After capturing the military’s main base in Lailenpi, located some five miles from the Myanmar-India border and 50 miles south of Rikhawdar, the anti-junta armed groups posted a video clip showing themselves raising the CNF flag at the captured base. 

“We seized the base and took control of the town of Lailenpi,” CNF spokesperson Salai Htet Ni told Myanmar Now.

This victory was achieved, he added, after three days of attacks on the junta outpost, which had been manned by at least 50 junta troops.

“We can say that this base also provides security for their tactical command. The location of the Lailenpi base is very important for coordinating between the CNA and local defence forces,” Salai Htet Ni said, referring to smaller resistance forces allied with the CNA.

Details of the casualties among junta troops were not yet confirmed, according to Salai Htet Ni, and a search for the junta soldiers who fled the base in ongoing in the area.

Maj.
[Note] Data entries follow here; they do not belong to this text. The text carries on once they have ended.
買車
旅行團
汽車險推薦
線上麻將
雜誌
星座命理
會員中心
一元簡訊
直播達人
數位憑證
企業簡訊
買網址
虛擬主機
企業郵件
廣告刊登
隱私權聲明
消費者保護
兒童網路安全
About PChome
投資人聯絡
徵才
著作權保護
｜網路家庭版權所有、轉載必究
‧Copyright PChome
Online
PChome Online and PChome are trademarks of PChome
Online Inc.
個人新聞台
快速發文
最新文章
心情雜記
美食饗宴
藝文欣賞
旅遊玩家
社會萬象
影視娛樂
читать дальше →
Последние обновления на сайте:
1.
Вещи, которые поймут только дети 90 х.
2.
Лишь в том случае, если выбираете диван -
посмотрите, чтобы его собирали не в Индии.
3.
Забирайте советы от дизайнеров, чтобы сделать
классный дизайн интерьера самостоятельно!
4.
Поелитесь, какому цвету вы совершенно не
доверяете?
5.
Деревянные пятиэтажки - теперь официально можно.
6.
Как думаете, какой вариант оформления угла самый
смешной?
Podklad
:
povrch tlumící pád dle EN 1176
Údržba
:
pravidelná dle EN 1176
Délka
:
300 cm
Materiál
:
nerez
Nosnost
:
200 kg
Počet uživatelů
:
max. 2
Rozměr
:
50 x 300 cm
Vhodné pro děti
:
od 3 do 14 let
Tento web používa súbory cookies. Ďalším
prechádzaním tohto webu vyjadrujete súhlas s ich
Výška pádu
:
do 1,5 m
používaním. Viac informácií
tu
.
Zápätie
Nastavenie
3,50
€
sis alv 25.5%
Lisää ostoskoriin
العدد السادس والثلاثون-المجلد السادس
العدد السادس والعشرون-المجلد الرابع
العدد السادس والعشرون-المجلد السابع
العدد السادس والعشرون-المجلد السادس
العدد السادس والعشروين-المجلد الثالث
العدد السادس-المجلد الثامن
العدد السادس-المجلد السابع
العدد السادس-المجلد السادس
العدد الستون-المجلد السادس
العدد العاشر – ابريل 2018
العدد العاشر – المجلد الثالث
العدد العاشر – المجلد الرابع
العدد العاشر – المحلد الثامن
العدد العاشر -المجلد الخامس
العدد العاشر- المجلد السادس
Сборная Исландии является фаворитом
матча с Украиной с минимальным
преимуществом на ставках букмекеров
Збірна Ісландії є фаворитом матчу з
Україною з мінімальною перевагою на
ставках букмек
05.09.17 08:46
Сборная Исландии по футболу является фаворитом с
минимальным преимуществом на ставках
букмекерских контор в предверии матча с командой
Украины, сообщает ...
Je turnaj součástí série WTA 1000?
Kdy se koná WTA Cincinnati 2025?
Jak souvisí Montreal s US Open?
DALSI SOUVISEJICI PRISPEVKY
Soe Win Htike, 37, the second-in-command at the military’s Lailenpi base, was killed in a drone attack at around 3am on Wednesday, according to a member of the anti-junta Chinland Defence Force and a personal acquaintance of the deceased. 

A source connected to the Myanmar army said the major was survived by his wife and two young children.

Local Chin resistance forces control most of the routes between towns in Chin State, where the mountainous terrain makes off-road travel difficult. This has impeded the junta in transporting reinforcements, arms, and supplies to the area and forced them to rely more on airstrikes, according to Salai Htet Ni.

During the three-day battle, the junta launched close to 15 airstrikes, he said.

Captain Kaung Thu Win, a defector from the military, believes the military will find it difficult to reinforce its positions in Chin State. 

“The main thing is that the space in which the military can operate will shrink. After retreating from the Lailenpi base, there will be no coming back. They will have to retreat away from the border, towards Matupi. As for Lailenpi, it will become a liberated area,” Captain Kaung Thu Win said, using a common phrase for territory under anti-junta forces’ control. 

According to the Chin Human Rights Organisation (CHRO), two men of about 50 years of age from Lailenpi Town were killed during the fighting, and nearly 7,000 local civilians were forced to flee towards the Indian border. A church and some 15 houses were destroyed. 

Shortly after the Brotherhood Alliance launched Operation 1027 in northern Shan State in late October, fighting also spread in Sagaing Region and in Karenni and Chin states over the following few weeks. 

In addition to seizing control of Rikhawdar and Lailenpi in Chin State, anti-junta armed groups have taken control of Khampat, Sagaing Region, another town on the India-Myanmar border. 

Earlier this month, the junta bombed the village of Wai Lu in Matupi Township, Chin State, despite a lack of fighting in the area. The airstrike killed 11 civilians, including eight children. 

On March 30, another junta airstrike on the village of Khwaphoe in Chin State’s Thantlang Township killed nine civilians, including two children.